Saved data entries:
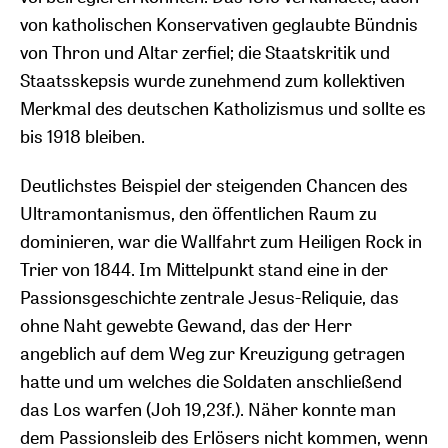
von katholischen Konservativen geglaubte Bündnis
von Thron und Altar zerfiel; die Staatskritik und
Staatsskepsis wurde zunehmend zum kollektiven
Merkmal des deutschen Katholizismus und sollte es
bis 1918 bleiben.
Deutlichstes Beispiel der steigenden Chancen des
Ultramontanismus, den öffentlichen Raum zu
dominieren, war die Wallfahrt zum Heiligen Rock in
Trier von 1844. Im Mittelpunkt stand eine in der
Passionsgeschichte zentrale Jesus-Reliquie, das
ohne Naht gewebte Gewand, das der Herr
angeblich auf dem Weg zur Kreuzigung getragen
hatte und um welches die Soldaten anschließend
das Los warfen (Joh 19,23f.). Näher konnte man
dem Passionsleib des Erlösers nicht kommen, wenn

...

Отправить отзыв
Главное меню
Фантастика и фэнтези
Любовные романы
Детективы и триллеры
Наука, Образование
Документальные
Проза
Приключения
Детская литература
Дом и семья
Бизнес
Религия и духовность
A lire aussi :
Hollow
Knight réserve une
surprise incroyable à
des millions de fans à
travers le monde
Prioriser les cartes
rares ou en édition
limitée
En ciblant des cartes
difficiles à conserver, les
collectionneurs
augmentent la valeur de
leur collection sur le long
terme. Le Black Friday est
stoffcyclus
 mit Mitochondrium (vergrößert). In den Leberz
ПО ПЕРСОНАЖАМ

→ **Task to complete**:
Copy the lines verbatim, beginning with the line containing "von katholischen Konservativen" and continuing through the line containing "dem Passionsleib des", both included.

→ **Output below**:
von katholischen Konservativen geglaubte Bündnis
von Thron und Altar zerfiel; die Staatskritik und
Staatsskepsis wurde zunehmend zum kollektiven
Merkmal des deutschen Katholizismus und sollte es
bis 1918 bleiben.
Deutlichstes Beispiel der steigenden Chancen des
Ultramontanismus, den öffentlichen Raum zu
dominieren, war die Wallfahrt zum Heiligen Rock in
Trier von 1844. Im Mittelpunkt stand eine in der
Passionsgeschichte zentrale Jesus-Reliquie, das
ohne Naht gewebte Gewand, das der Herr
angeblich auf dem Weg zur Kreuzigung getragen
hatte und um welches die Soldaten anschließend
das Los warfen (Joh 19,23f.). Näher konnte man
dem Passionsleib des Erlösers nicht kommen, wenn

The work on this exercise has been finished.